Colpito il dissenso. Nella giornata di martedì la Contemporary Lawyers Association ha denunciato l’arresto da parte della polizia turca di almeno 70 avvocati che avevano protestato contro l’operato delle forze dell’ordine e contro l’arresto di alcuni loro colleghi che avevano difeso i manifestanti. Alle televisioni turche è poi stato imposto il silenzio totale nei confronti delle proteste di piazza, un evidente segnale che non soltanto conferma la strategia anti-democratica di un leader che sembra aver dimenticato l’importanza del concetto di “contratto con gli elettori”, ma che evidenzia anche il timore che la protesta possa allargarsi ulteriormente per mezzo dei media. Non a caso il premier turco ha definito Twitter e i social media una “maledizione, una versione estrema della menzogna e una spina nel fianco per la società”.

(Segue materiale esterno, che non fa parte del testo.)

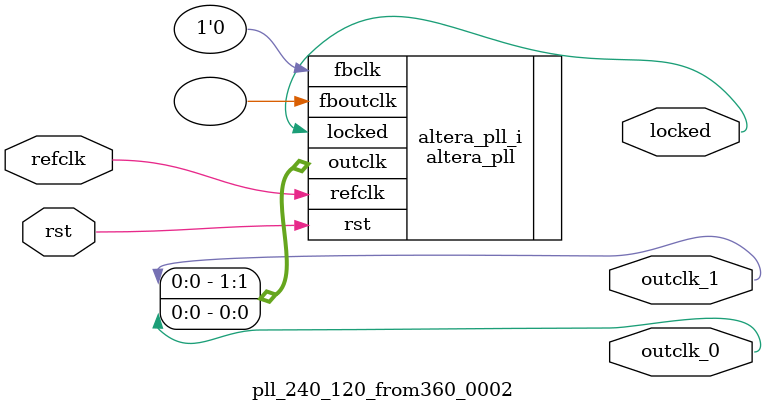
<source format=v>
`timescale 1ns/10ps
module  pll_240_120_from360_0002(

	// interface 'refclk'
	input wire refclk,

	// interface 'reset'
	input wire rst,

	// interface 'outclk0'
	output wire outclk_0,

	// interface 'outclk1'
	output wire outclk_1,

	// interface 'locked'
	output wire locked
);

	altera_pll #(
		.fractional_vco_multiplier("false"),
		.reference_clock_frequency("360.0 MHz"),
		.operation_mode("direct"),
		.number_of_clocks(2),
		.output_clock_frequency0("240.000000 MHz"),
		.phase_shift0("0 ps"),
		.duty_cycle0(50),
		.output_clock_frequency1("120.000000 MHz"),
		.phase_shift1("0 ps"),
		.duty_cycle1(50),
		.output_clock_frequency2("0 MHz"),
		.phase_shift2("0 ps"),
		.duty_cycle2(50),
		.output_clock_frequency3("0 MHz"),
		.phase_shift3("0 ps"),
		.duty_cycle3(50),
		.output_clock_frequency4("0 MHz"),
		.phase_shift4("0 ps"),
		.duty_cycle4(50),
		.output_clock_frequency5("0 MHz"),
		.phase_shift5("0 ps"),
		.duty_cycle5(50),
		.output_clock_frequency6("0 MHz"),
		.phase_shift6("0 ps"),
		.duty_cycle6(50),
		.output_clock_frequency7("0 MHz"),
		.phase_shift7("0 ps"),
		.duty_cycle7(50),
		.output_clock_frequency8("0 MHz"),
		.phase_shift8("0 ps"),
		.duty_cycle8(50),
		.output_clock_frequency9("0 MHz"),
		.phase_shift9("0 ps"),
		.duty_cycle9(50),
		.output_clock_frequency10("0 MHz"),
		.phase_shift10("0 ps"),
		.duty_cycle10(50),
		.output_clock_frequency11("0 MHz"),
		.phase_shift11("0 ps"),
		.duty_cycle11(50),
		.output_clock_frequency12("0 MHz"),
		.phase_shift12("0 ps"),
		.duty_cycle12(50),
		.output_clock_frequency13("0 MHz"),
		.phase_shift13("0 ps"),
		.duty_cycle13(50),
		.output_clock_frequency14("0 MHz"),
		.phase_shift14("0 ps"),
		.duty_cycle14(50),
		.output_clock_frequency15("0 MHz"),
		.phase_shift15("0 ps"),
		.duty_cycle15(50),
		.output_clock_frequency16("0 MHz"),
		.phase_shift16("0 ps"),
		.duty_cycle16(50),
		.output_clock_frequency17("0 MHz"),
		.phase_shift17("0 ps"),
		.duty_cycle17(50),
		.pll_type("General"),
		.pll_subtype("General")
	) altera_pll_i (
		.rst	(rst),
		.outclk	({outclk_1, outclk_0}),
		.locked	(locked),
		.fboutclk	( ),
		.fbclk	(1'b0),
		.refclk	(refclk)
	);
endmodule


</source>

Il timore di una protesta allargata. Erdogan, pur in preda a un cieco autoritarismo, è ben consapevole delle potenzialità dei social media e inizia a temere seriamente che la protesta possa assumere dimensioni tali da portare lui e il suo governo verso la via del non ritorno, ammesso che tale strada non sia già stata imboccata. Non si trova più davanti un centinaio di studenti ed ecologisti, ma centinaia di migliaia di persone appartenenti alle più disparate classi sociali, con il supporto di commercianti, imprenditori, proprietari di ristoranti e hotel.

Erdogan isolato. Dagli ambienti politici giungono inoltre segnali contrastanti, con il presidente turco Abdullah Gul che ha esortato i politici a prendere in considerazione le proteste della popolazione e il governatore di Istanbul, Huseyn Avni Mutulu, il quale aveva precedentemente dichiarato che la polizia non sarebbe intervenuta in piazza Taksim per interrompere le proteste. Un Erdogan che sembra ormai fuori controllo, in preda a un delirio autoritario che ha seriamente danneggiato la sua immagine sia a livello nazionale che internazionale e che rischia di trascinare la Turchia in una fase di decadenza e ben lontano dall’Europa.